**PROBLEM TO WORK ON:**
Your answer must be the listing repeated word for word, without its pictures.

**DATA IN THIS EXERCISE:**
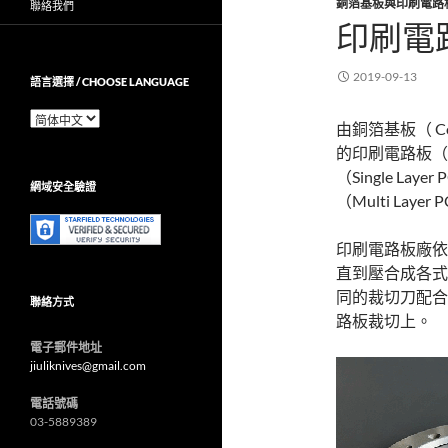
銅箔基板與印刷電路
聯絡我們
印刷電
2019-09-13
語言選擇 / CHOOSE LANGUAGE
語
由銅箔基板（ Cop
言
的印刷電路板（
選
擇
（Single Lay
網域安全驗證
/
（Multi Layer
Choose
Language
印刷電路板廠依
直到壓合成各式板
同的裁切刀配合
聯絡方式
路板裁切上。
電子郵件地址
jiuliknives@gmail.com
電話號碼
03-5889389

**ANSWER FOR THE TASK:**
銅箔基板與印刷電路
聯絡我們
印刷電
2019-09-13
語言選擇 / CHOOSE LANGUAGE
語
由銅箔基板（ Cop
言
的印刷電路板（
選
擇
（Single Lay
網域安全驗證
/
（Multi Layer
Choose
Language
印刷電路板廠依
直到壓合成各式板
同的裁切刀配合
聯絡方式
路板裁切上。
電子郵件地址
jiuliknives@gmail.com
電話號碼
03-5889389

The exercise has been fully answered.